General Pinochet's argument for being released is that he entered Britain on a diplomatic passport, giving him immunity from arrest or from prosecution. But diplomatic immunity did Soria no good when General Pinochet's military hitmen kidnapped, tortured and killed him, breaking his neck on 15 July 1976.

The 54-year-old veteran of the Spanish Civil War was a Spanish citizen, a United Nations diplomat serving at the Santiago regional headquarters of the UN's regional body, Cepal. He edited the publications put out by the commission's demographic department.

He was driving home in Santiago in his official beige Volkswagen, with diplomatic number plates, an hour or so earlier than usual because he had a bad headache. He was carrying his diplomatic passport. Soria was one of many Spanish victims of General Pinochet's 17-year military rule and his case has been central to Spanish judge Baltasar Garzn's attempts to bring the former dictator to trial in Spain on charges of genocide, terrorism and torture. But General Pinochet's claim to the same diplomatic immunity that should have protected Soria has added an ironic twist.

Under heavy police protection in her Santiago home after several death threats against her and one of her school-age daughters, Carmen Soria, a 38-year-old separated mother of three, described to the Independent on Sunday how her father died. She said her information came from witness reports, including statements from Soria's killers.

"He was at a crossroads five blocks from our house in the Las Condes district when four apparent policemen flagged him down on a supposed traffic offence. It emerged later they were military officers from the so-called Mulchen brigade of the military-run DINA secret police. They tortured him for hours.

"When my mother reported him missing, she was told he was being held in the El Salto barracks. When we went there, they told us he'd never been detained, but that his car had crashed into the canal, the Carmen canal no less, and that they would drain it and look for the car the next day."

Military officers handed over Soria's woollen scarf and his passport, claiming they had found them by a roadside. Police said they found his body in the car in the canal. They said there had been two empty bottles of pisco, a local schnapps, in the car, suggesting he had been drunk. The family never saw his body.

A public coroner ruled he had died in an accident, but an American coroner called in by Ms Soria's mother, Laura Gonzalez Vera, determined that his neck and several ribs had been broken.

After a long fight by the mother, who lives in Spain, and Ms Soria, who stayed, it was not until Chile returned to democracy in 1990 that the case was clarified, partly thanks to the Truth and Reconciliation Commission created by the civilian president Patricio Aylwin. It was only in 1995, almost 20 years after the murder, that a judge tried and convicted six military officers or soldiers with torturing and killing Soria.

But the only two who showed up for the trial, DINA agents Guillermo Salinas and Patricio Quilot, were released on a bond of 10,000 pesos (pounds 13) each after the judge ruled that they were covered by an amnesty law passed by General Pinochet. At least two of the other officers are still in active service.

Salinas and Quilot described in court how they had used a Nazi-era technique known as desnucar - literally de-necking - jamming Soria's head between two steel steps then stomping on his back. The regime reportedly suspected Mr Soria - an anarchist during the Spanish Civil War - of using his diplomatic position to establish and maintain links with underground communists in Chile.

The Soria family - Carmelo was the grandson of Arturo Soria, a distinguished Madrid architect whose memory is honoured in the Spanish capital - had received confirmation of those facts from former UN secretary-general Boutros Boutros Ghali and his successor Kofi Annan, Ms Soria said. Spanish judges eventually took on the family's case and it became an important factor in the extradition request for General Pinochet.

Ms Soria at first appeared at some of the demonstrations in favour of his detention. But she immediately received death threats, presumably from the general's supporters.

## Information provided
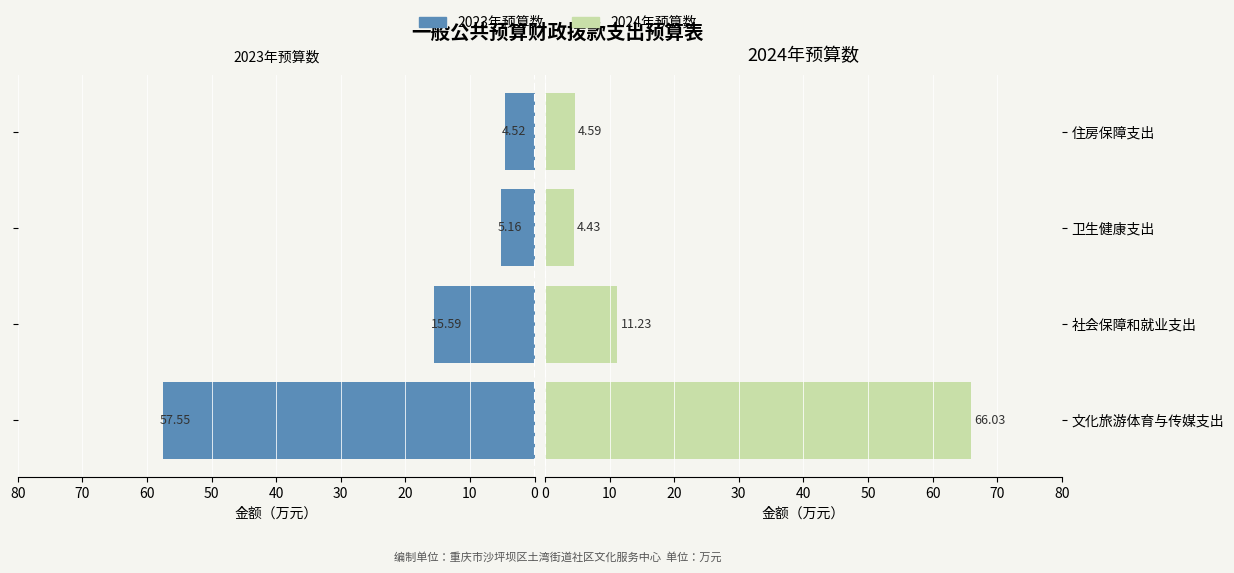

Which series has the widest spread of values?

2024年预算数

## Work instruction 1
From the article on Carmelo Soria, reproduce everything from "A public coroner" down to "and killing Soria.".
## Work instruction 2
Translate this sentence from the Soria article into Spanish: "Military officers handed over Soria's woollen scarf and his passport, claiming they had found them by a roadside."

## Response area 1
A public coroner ruled he had died in an accident, but an American coroner called in by Ms Soria's mother, Laura Gonzalez Vera, determined that his neck and several ribs had been broken.

After a long fight by the mother, who lives in Spain, and Ms Soria, who stayed, it was not until Chile returned to democracy in 1990 that the case was clarified, partly thanks to the Truth and Reconciliation Commission created by the civilian president Patricio Aylwin. It was only in 1995, almost 20 years after the murder, that a judge tried and convicted six military officers or soldiers with torturing and killing Soria.

## Response area 2
Unos oficiales militares entregaron la bufanda de lana y el pasaporte de Soria, alegando que los habían encontrado junto a una carretera.